Bientôt un accès direct aux données du permis pour certains employeurs ?

Le Ministère de l’Intérieur confirme qu’à partir de 2021, les employeurs de transport public de marchandises et de voyageurs pourront avoir un accès direct aux données du permis de leurs salariés embauchés comme conducteurs.

1. Permis de conduire : que peut demander l’employeur ?

De nombreux salariés ont absolument besoin de leur permis pour travailler.

Et les employeurs doivent s’assurer qu’ils sont bien titulaires de leur permis.

Ainsi, ils peuvent demander un certain nombre d’informations. A la fois au moment de l’embauche, mais aussi pendant l’exécution du contrat de travail.

Information autorisée : le permis de conduire

Au moment de l’embauche, l’employeur peut demander au candidat de présenter l’original de son permis de conduire.

Pourquoi? Tout simplement pour s’assurer que le candidat a la capacité d’occuper le poste sur lequel il postule.

Cette demande peut être réitérée pendant l’exécution du contrat de travail. Et force est de constater que de nombreux employeurs insèrent à leurs contrats de travail des clauses de détention du permis de conduire.

Attention ! L’employeur ne peut demander que le permis exigé pour la catégorie de véhicule que sera amené à conduire le salarié.

Toutefois, si le candidat n’a pas le permis nécessaire, l’employeur peut (ce n’est pas une obligation) :

  • prendre en charge la formation et insérer dans le contrat de travail une clause de “dédit formation”
  • insérer une clause au contrat de travail qui oblige le salarié à passer le permis avant telle date. Bon à savoir : le salarié peut mobiliser son CPF (compte personnel de formation) pour financer son permis de conduire.

Lire aussi : “Permis de conduire : que peut me demander mon employeur ?

Information interdite : le nombre de points

En revanche, l’employeur n’a pas le droit de demander le nombre de points restant sur le permis. Car il s’agit d’une information personnelle au salarié.

Et d’ailleurs, le code de la route exclut expressément cette possibilité pour l’employeur (article L.223-7 du code de la route).

L’employeur ne peut pas non plus demander à un salarié de lui communiquer son relevé d’information intégral.

Lire aussi “Ai-je le droit de demander à un salarié son nombre de points ?

2. Permis de conduire : spécificités dans le domaine du transport

A ce jour : une communication limitée

En 2016, le législateur a modifié le code de la route pour permettre aux entreprises exerçant une activité de transport public routier de voyageurs ou de marchandises de pouvoir obtenir communication des informations relatives à la validité du permis de conduire de leurs conducteurs.

Depuis lors, l’article L.225-5-11° du code de la route prévoit que :

“Les informations relatives à l’existence, la catégorie et la validité du permis de conduire sont communiquées :

11° Aux entreprises exerçant une activité de transport public routier de voyageurs ou de marchandises, pour les personnes qu’elles emploient comme conducteur de véhicule à moteur”

Mais aujourd’hui, ces entreprises n’ont pas d’accès direct aux données.

Elles doivent déclarer les personnes employées comme conducteurs (article R.225-5-1 du code de la route).

Et ensuite elles reçoivent une attestation sécurisée et datée, délivrée par voie électronique.

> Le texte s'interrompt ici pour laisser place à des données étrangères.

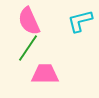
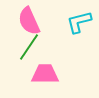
cyan L-shape: moved 1 px left, 1 px down
green line: moved 1 px right, 1 px up
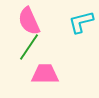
cyan L-shape: moved 2 px right
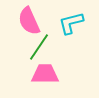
cyan L-shape: moved 10 px left, 1 px down
green line: moved 10 px right
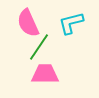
pink semicircle: moved 1 px left, 2 px down
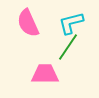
green line: moved 29 px right
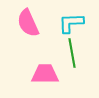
cyan L-shape: rotated 12 degrees clockwise
green line: moved 4 px right, 6 px down; rotated 44 degrees counterclockwise
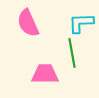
cyan L-shape: moved 10 px right
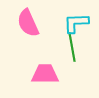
cyan L-shape: moved 5 px left
green line: moved 6 px up
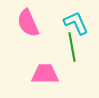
cyan L-shape: rotated 68 degrees clockwise
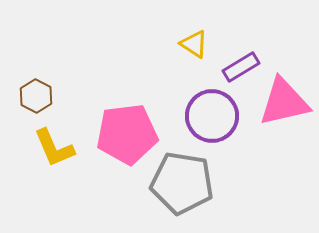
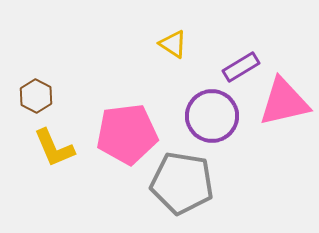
yellow triangle: moved 21 px left
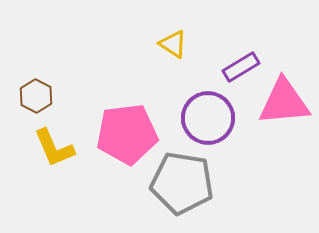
pink triangle: rotated 8 degrees clockwise
purple circle: moved 4 px left, 2 px down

A partir de 2021, un accès direct aux données

C’est Actualités du droit qui relève l’information.

Le Ministère de l’Intérieur confirme ainsi que, à compter de 2021 :

« Les employeurs de transport public de marchandises et de voyageurs pourront accéder directement aux données relatives à l’existence, la catégorie et la validité du permis de conduire des salariés qu’elles emploient comme conducteur de véhicule à moteur, en application des articles L. 225-5 et R. 225-5 du code de la route »

Et donc, d’ici quelques semaines, les employeurs en question pourront avoir un accès direct aux données du permis de leurs conducteurs.

Il est à noter que ces données concerneront exclusivement :

  • l’existence du permis de conduire
  • sa catégorie
  • sa validité

Ces employeurs n’auront donc toujours pas le droit d’accéder au nombre de points restants ou au relevé d’information intégral.